In the opening match defending champion Roger Federer ended the winning streak of lucky loser Borna Coric. At the age of 18 years and 3 months, the Croat has become the youngest player in the tournament’s history to reach the stage of the final four but lost his service five times in today’s encounter and could only win 48% of his first service points. Federer hit 20 winners and closed the match out after 56 minutes winning 6-2, 6-1 to advance to his ninth final in Dubai.
“Maybe I was a bit tentative in the beginning, but I was still able to get off to somewhat of a good start, not being broken early, then breaking him right away,” said Federer. “I felt like after five games I knew more or less what to expect, and I realized what had worked until that point and what had not.”
Coric, who claimed his second victory over a top 10 player in yesterday’s quarterfinal against Andy Murray told: ““He was just way too good for me.
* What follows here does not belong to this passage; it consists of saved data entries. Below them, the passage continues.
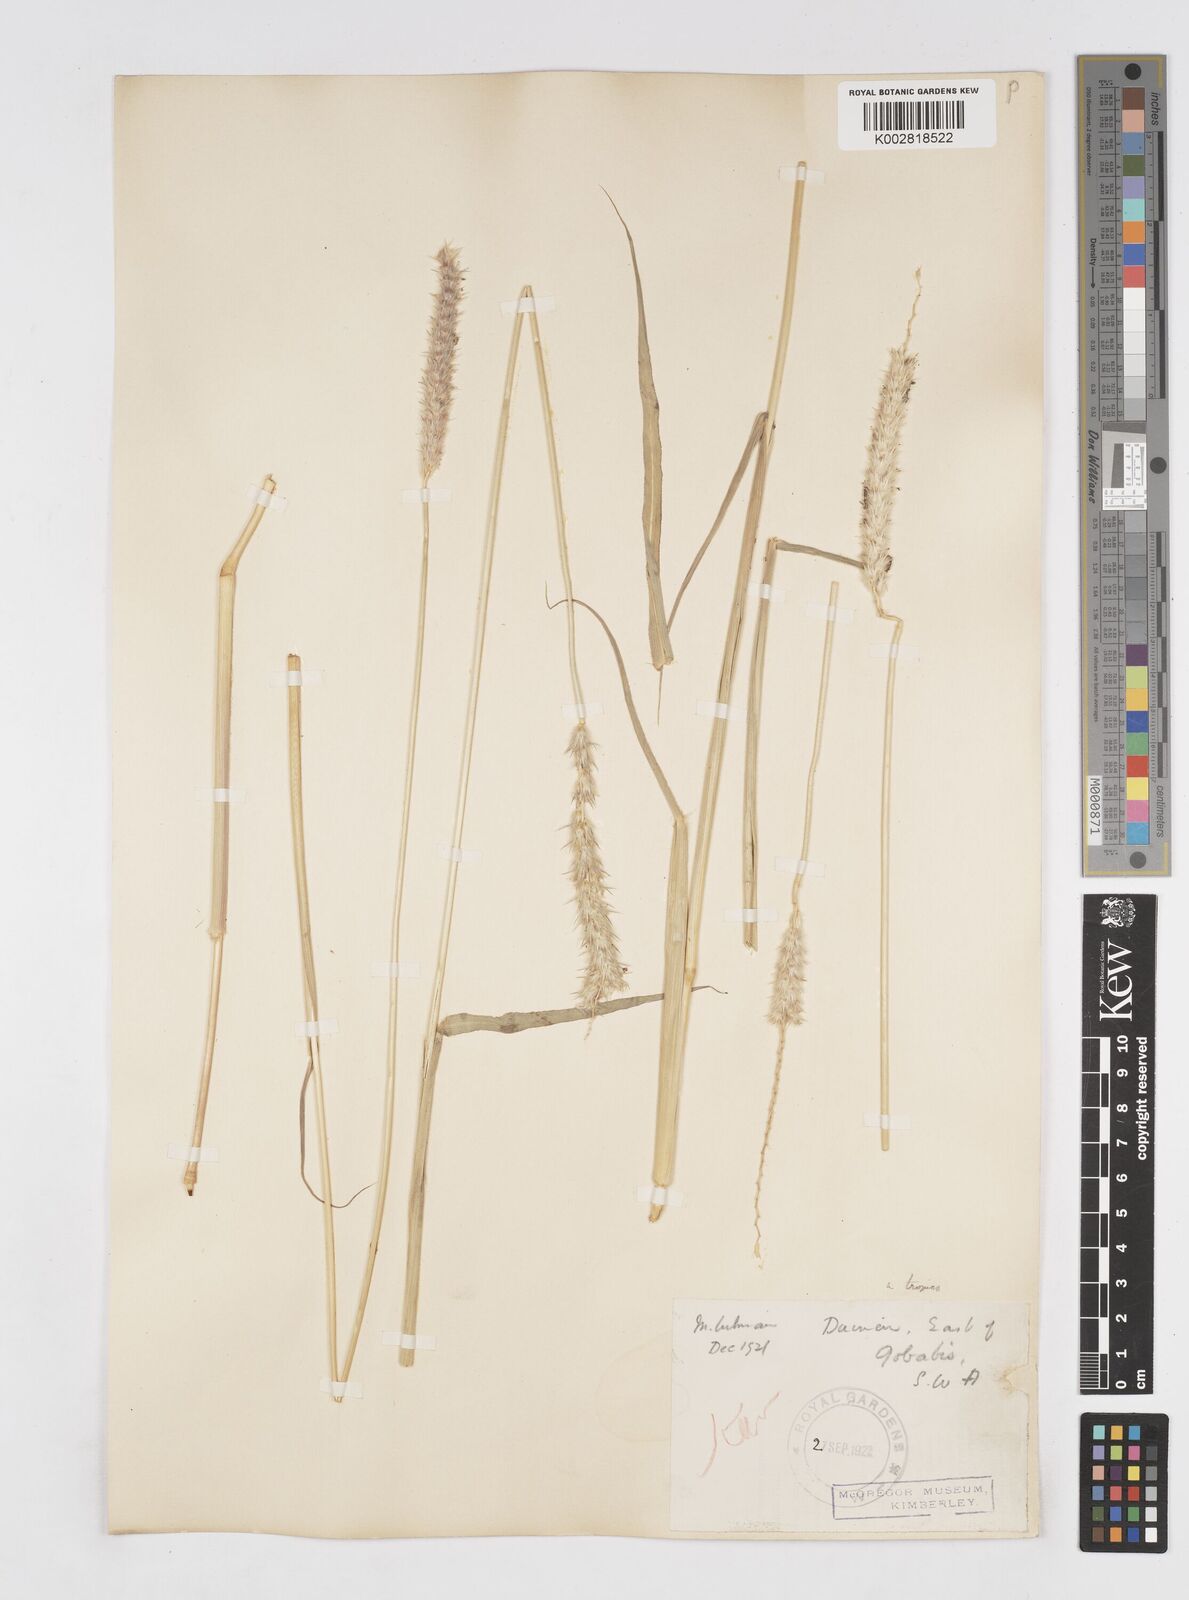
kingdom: Plantae
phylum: Tracheophyta
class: Liliopsida
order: Poales
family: Poaceae
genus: Anthephora
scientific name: Anthephora pubescens
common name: Wool grass
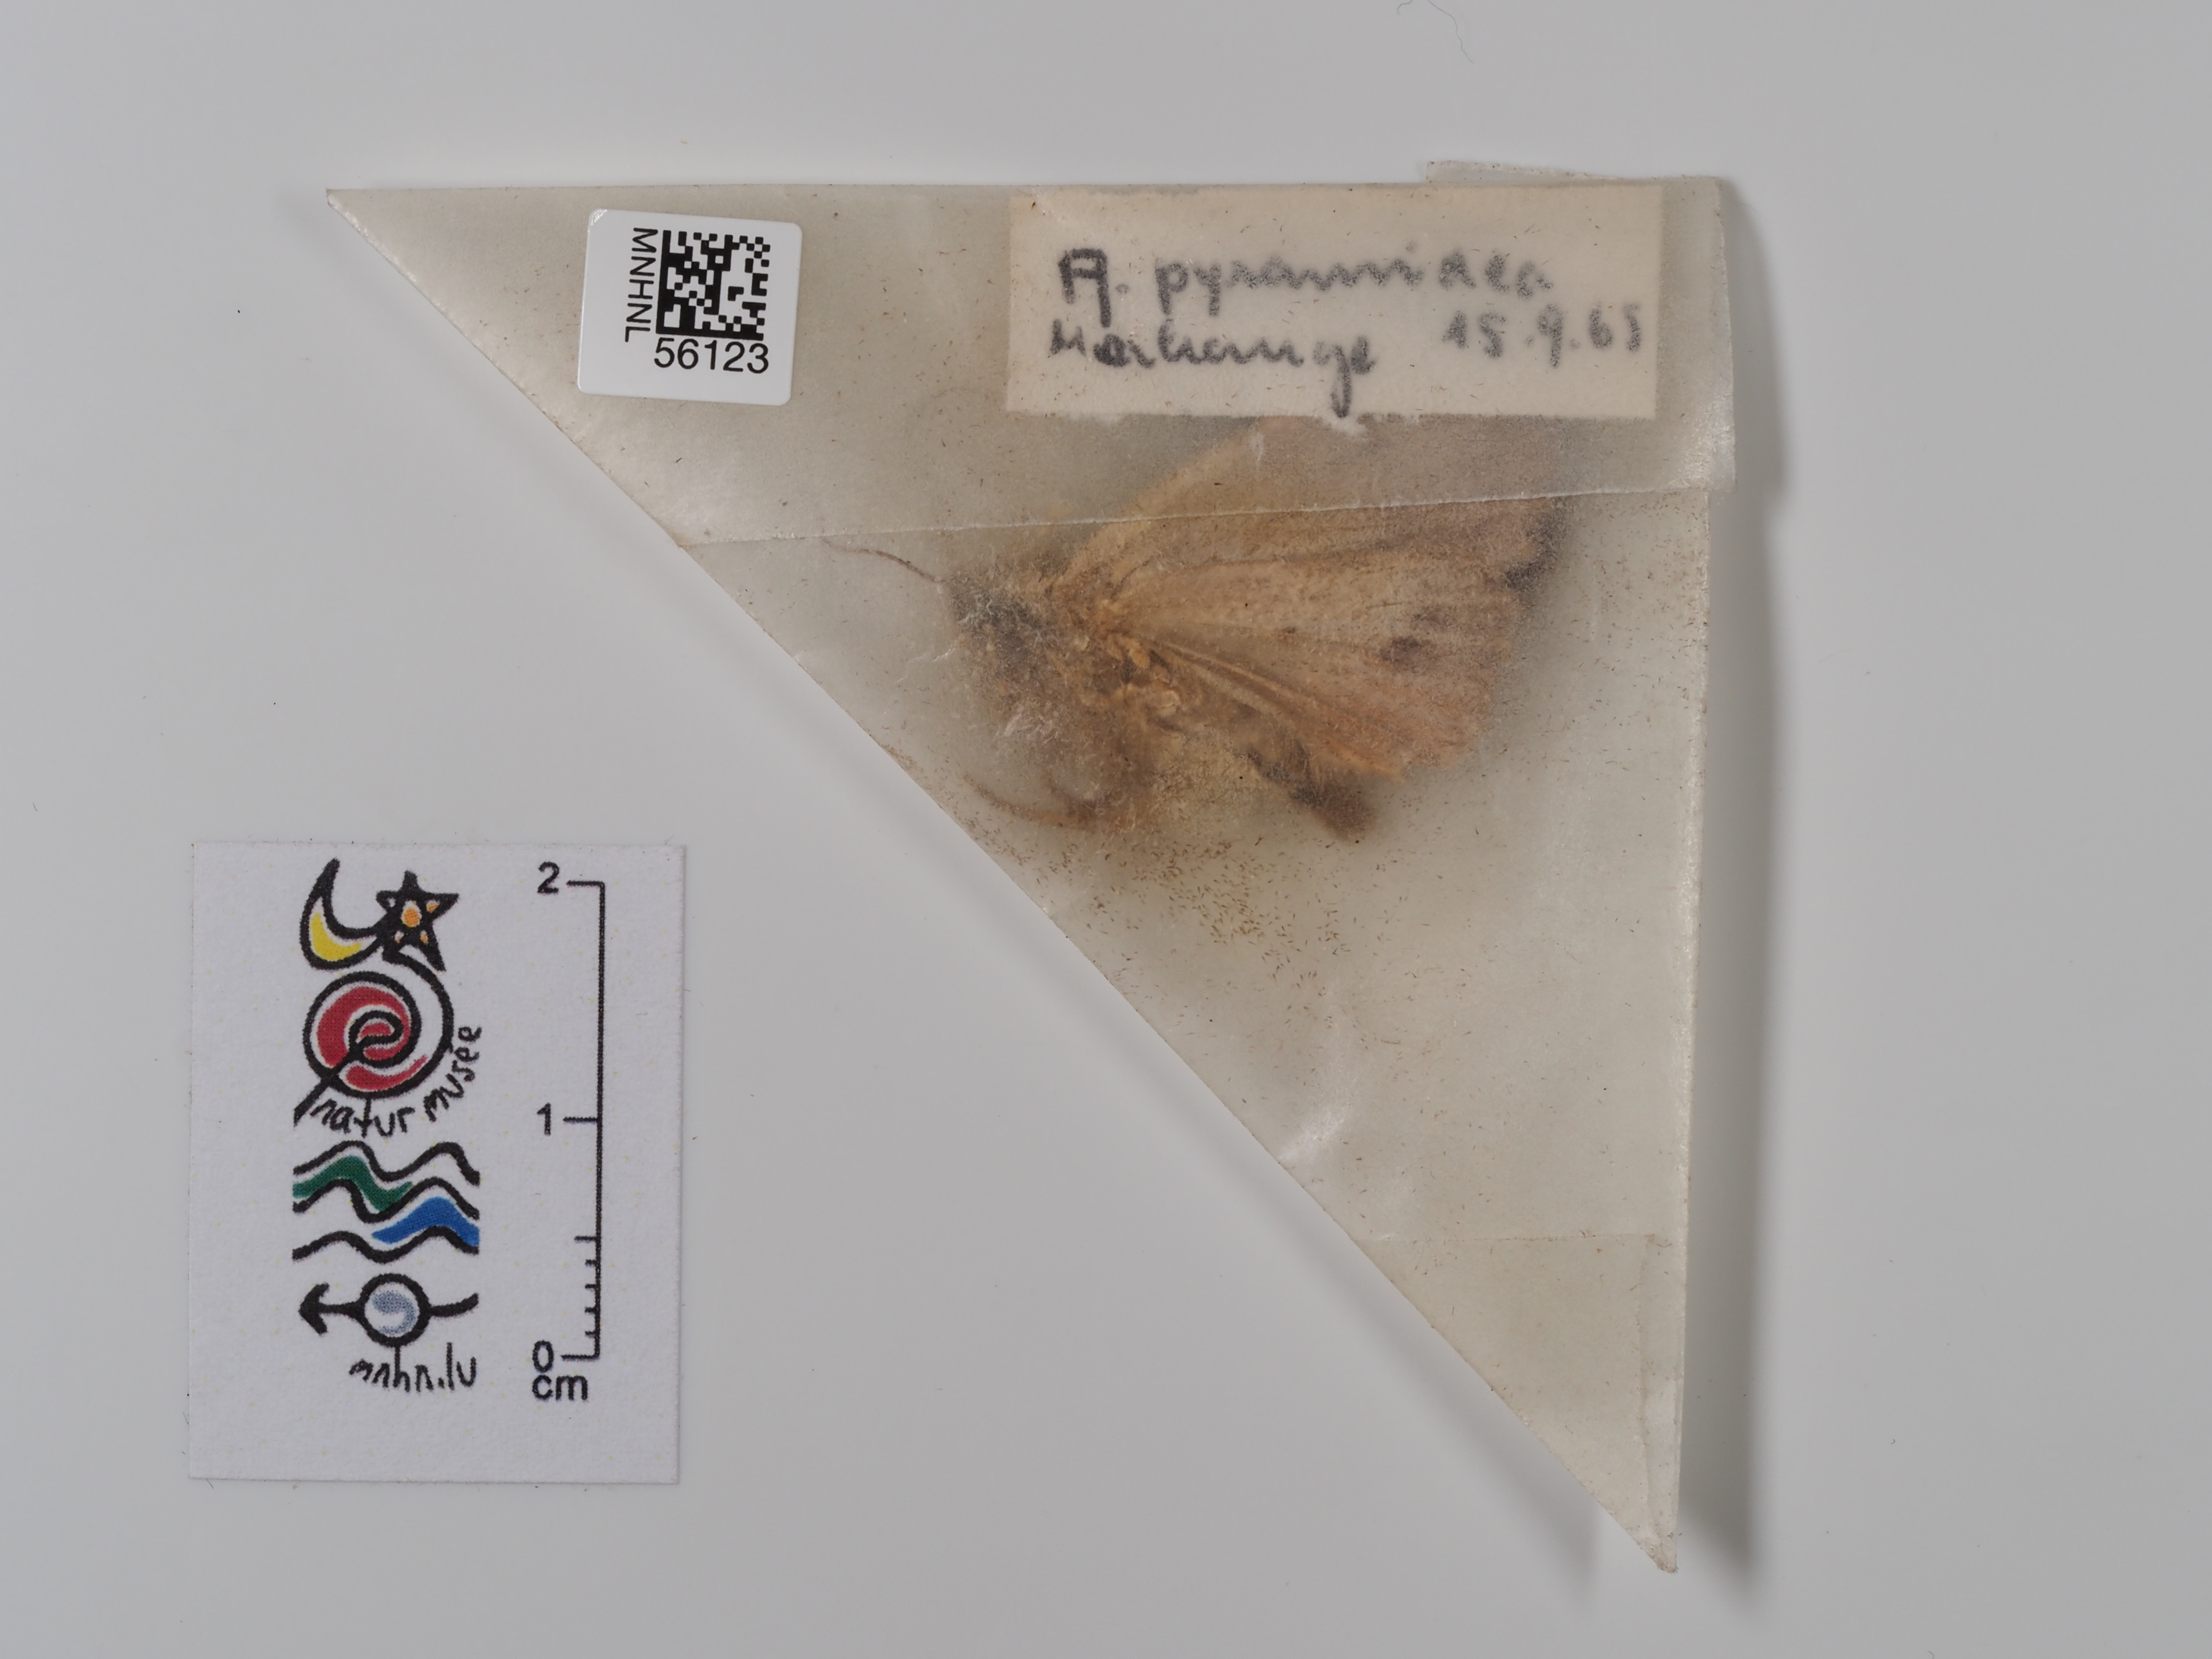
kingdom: Animalia
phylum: Arthropoda
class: Insecta
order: Lepidoptera
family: Noctuidae
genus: Amphipyra
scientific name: Amphipyra pyramidea
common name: Copper underwing
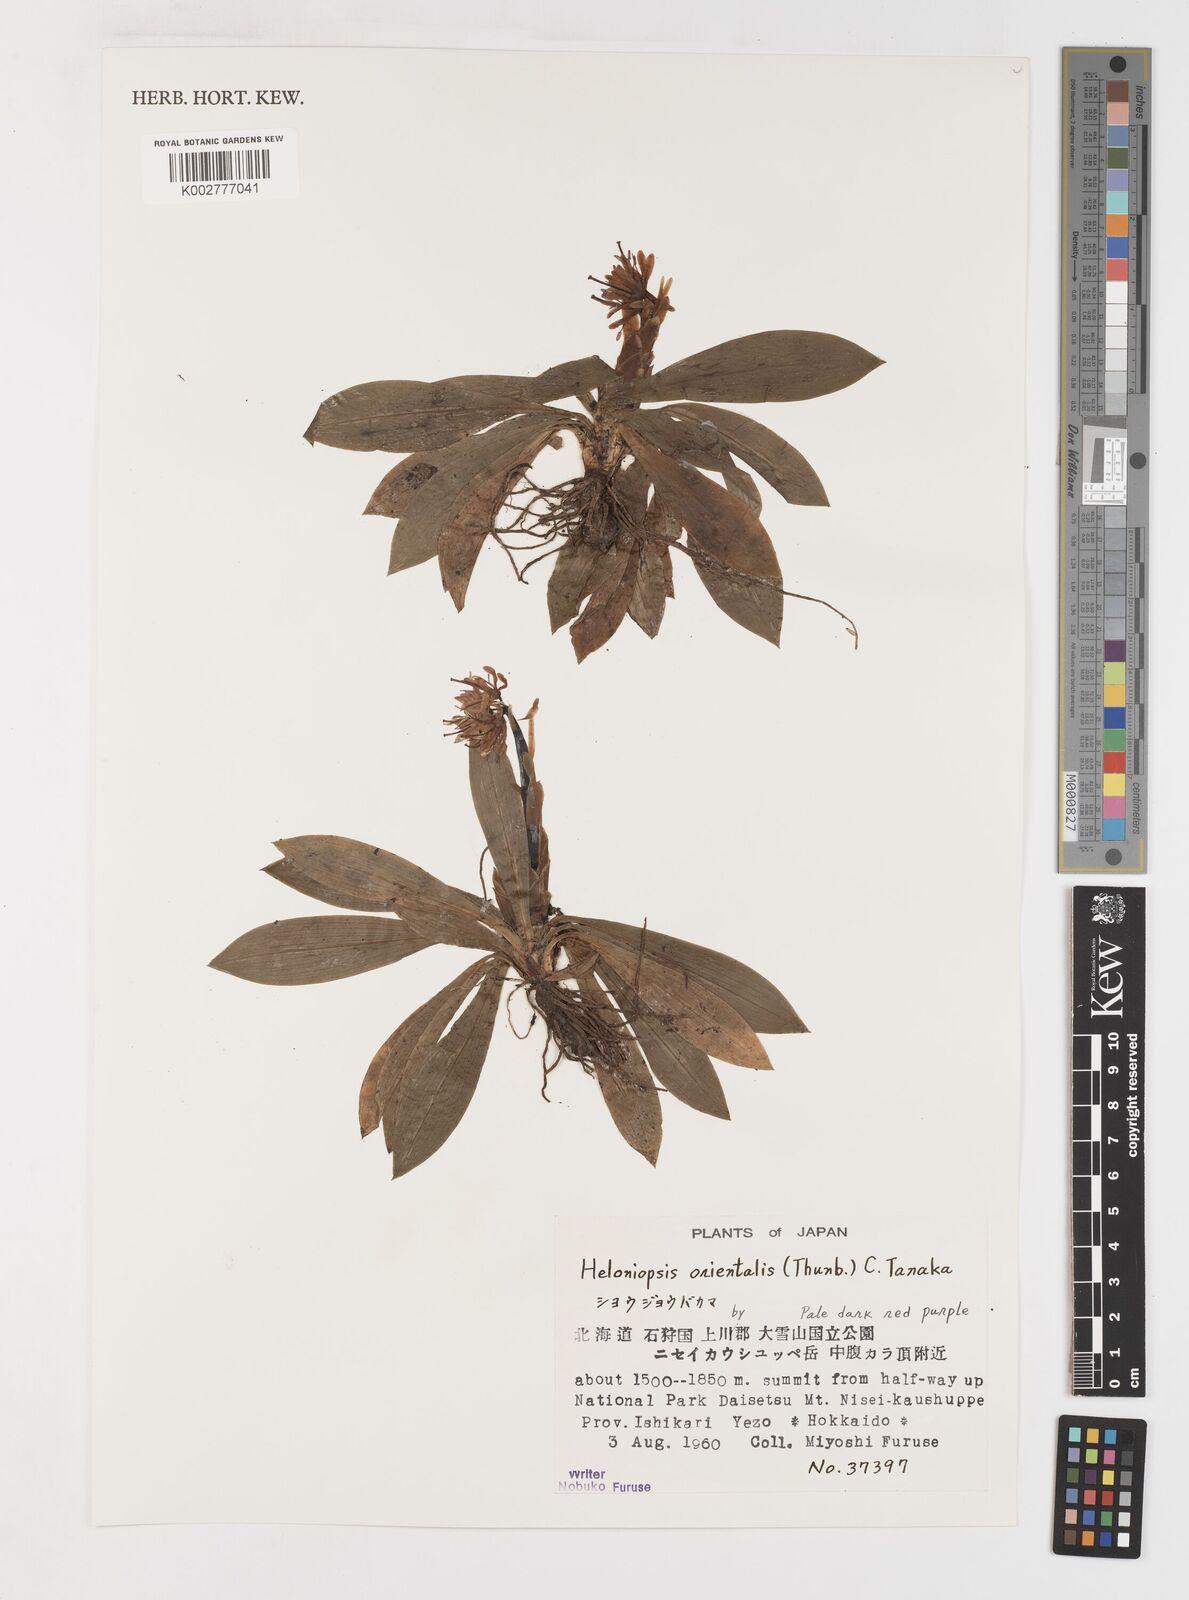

I was feeling so rushed. I didn’t have any time to play my game plan. I was just trying to hold in the rally as long as I could. I was serving very badly. When you’re playing against a guy who is No. 1 or No. 2 in the world, you need to be serving much better if you’re going to even compete with him.”
In the second semi-final, top-seed Novak Djokovic prevented a repetition of last year’s final in Dubai through a victory over Tomas Berdych winning 6-0, 5-7, 6-4 in two hours and four minutes.
“Even after the first set that went as perfectly as possible and when I was break up I knew that the match is not over,” said Djokovic. “You know, he has room to elevate his game. I just wanted to stay on that level, but it was hard. I started making some unforced errors, backed up a little bit, less first serves in. Then he stepped in. From that moment on it was an even match, a lot of unforced errors from my side. Just wasn’t feeling the ball great in the third but somehow managed to hang in there.”
Berych was understandably disappointed. “It was a close game, but that’s how it is. I was trying to get my chances. I get quite used to those kind of situations that you play with him, and then you just thought that you are on another planet and you have nothing to do. You just have to wait and be patient and try to keep focused, self-belief, and try to keep going,” the Czech told afterwards.
Federer and Djokovic will meet for the37th time on the ATP World Tour with the Swiss leading 19-17 in head to head records.
In the doubles final Rohan Bopanna and Daniel Nestor will face Aisam-Ul-Haq Qureshi and Nenad Zimonjic for the title.